New intensive eating disorder service opens | News and events

New intensive eating disorder service opens

Lighthouse Centre sign with staff outside

Young people can now benefit from intensive support to help reduce the physical and psychological impacts of an eating disorder at a new specialist day treatment centre run by Norfolk and Suffolk NHS Foundation Trust (NSFT).

The Lighthouse Centre, which opened on the Hellesdon Hospital site in Norwich in late June, provides intensive treatment for young people aged between 11 and 18.

Staff at the centre work with young people and their families to provide a combination of therapeutic family, individual and group work, education and practical support, including meal coaching.

Young people attend group sessions to work through common issues such as perfectionism, anxiety, difficulties managing change, rigid thinking patterns and emotional over-regulation. One-to-one nursing and psychological interventions, along with family therapy and carer support, are available to help parents and carers understand how to offer support to their loved ones at home while improving relationships and wellbeing.

The team at the centre can care for up to 10 young people from across Norfolk and Waveney at a time and take referrals from NSFT’s community eating disorder teams. Their aim is to help young people manage and improve their condition at home while reducing the need for them to be admitted to an inpatient unit.

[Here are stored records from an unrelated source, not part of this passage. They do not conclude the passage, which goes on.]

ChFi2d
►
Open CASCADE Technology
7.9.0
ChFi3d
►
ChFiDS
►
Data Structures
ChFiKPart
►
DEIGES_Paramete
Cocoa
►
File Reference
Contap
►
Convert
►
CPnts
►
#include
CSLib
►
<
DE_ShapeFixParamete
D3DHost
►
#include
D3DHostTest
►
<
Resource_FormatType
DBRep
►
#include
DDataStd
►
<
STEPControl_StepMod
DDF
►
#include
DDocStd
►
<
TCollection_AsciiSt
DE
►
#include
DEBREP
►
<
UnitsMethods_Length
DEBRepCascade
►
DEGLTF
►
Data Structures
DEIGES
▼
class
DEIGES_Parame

Tania Pombeiro, Family Psychotherapist and Clinical Lead for the service, said: “We are delighted to have opened our doors and look forward to working with our first service users closely over the coming weeks to make a positive difference to their lives.

“Our aim is not for young people to achieve full recovery in the weeks they are with us, but to help them overcome some of the obstacles they may be facing so that they can continue their treatment in the community. We are there to help them restore balance, develop positive relationships and regain quality of life while making sure they stay connected with their family and friends.

“Young people will come to the unit for between four and 12 weeks, depending on their individual needs and treatment goals. They will be offered a wide range of tailored interventions, while their families and carers will be given support and education to help them care for their child at home.

“We want to make sure the centre fully meets the needs of our young people, so made sure that service users and their families were fully involved as we planned and designed the building, as well as in shaping the services which we provide.”